COMMUNIQUE DE PRESSE N°34/RDC/VSV/CD/2000

Encore un coup contre la RTKM

Quelque cinq militaires en tenue à bord d’une jeep noire de l’Etat-Major Général des Forces Armées Congolaises (FAC) ont fait irruption ce mercredi 17 mai 2000 vers 16h15’ à la direction générale de la radio-télévision privée dénommée Radio-Télé Kin Malebo (RTKM), sise avenue de la paix n° 345, Kinshasa-Gombe où ils ont procédé à l’enlèvement de deux journalistes, en l’occurrence monsieur Pascal Amisi et monsieur Mwin Murub Ferey.
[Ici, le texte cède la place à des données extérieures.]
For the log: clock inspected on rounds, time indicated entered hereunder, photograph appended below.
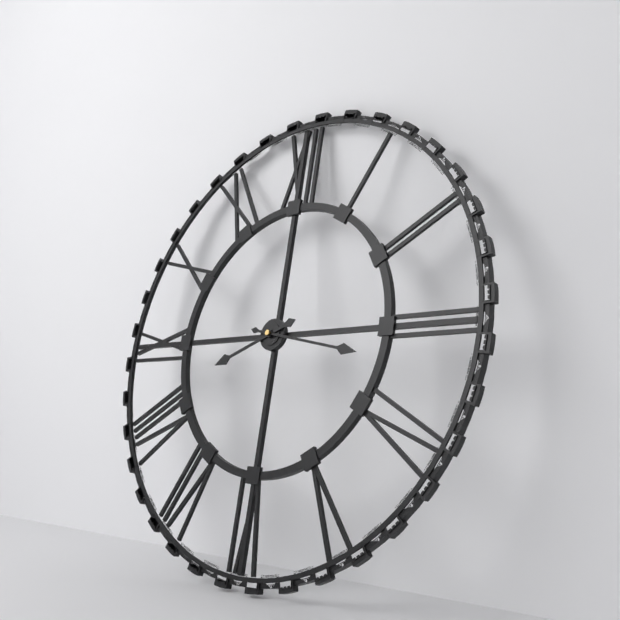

Créant une situation de sauve-qui-peut, les militaires, particulièrement brutaux et péremptoires, ont assené des coups de crosse aux journalistes en leur d’infligeant autres traitements cruels, inhumains et dégradants avant de saisir des matériels (caméra…) et de les amener à une destination inconnue.
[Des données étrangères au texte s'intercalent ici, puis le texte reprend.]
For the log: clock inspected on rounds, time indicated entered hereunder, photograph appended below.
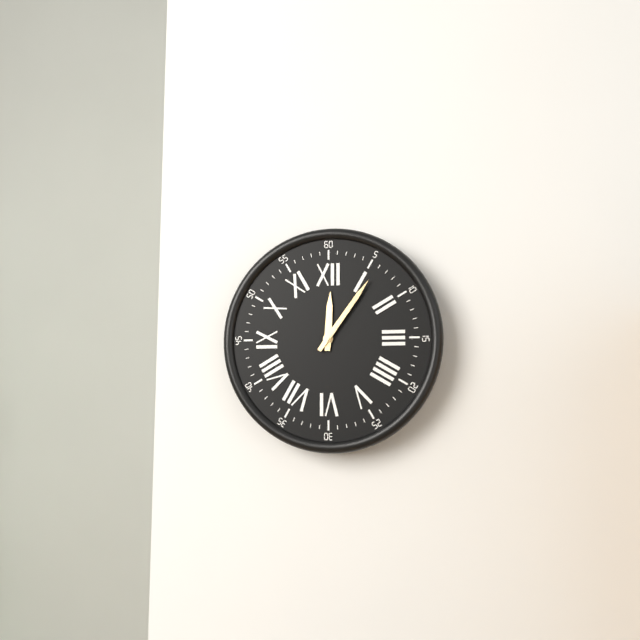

Il est reproché à l’équipe RTKM qui couvrait la cérémonie officielle de commémoration du troisième anniversaire  de la prise de pouvoir par l’Alliance des Forces Démocratiques pour la Libération du Congo (AFDL) sous la direction du président Laurent Désiré Kabila d’avoir filmé les à - côtés de la manifestation, précisément le général Olenga…

Ce grave incident intervient au moment où monsieur Robert Ménard, secrétaire général de Reporters Sans Frontières séjourne à Kinshasa en république démocratique du Congo (RDC), où il a exprimé ses vives préoccupations face à la multiplication d’arrestations, détentions et de tortures et autres mauvais traitements infligés à la presse en l’espace de trois ans au pouvoir par M. Laurent Désiré Kabila dont le bilan est globalement négatif.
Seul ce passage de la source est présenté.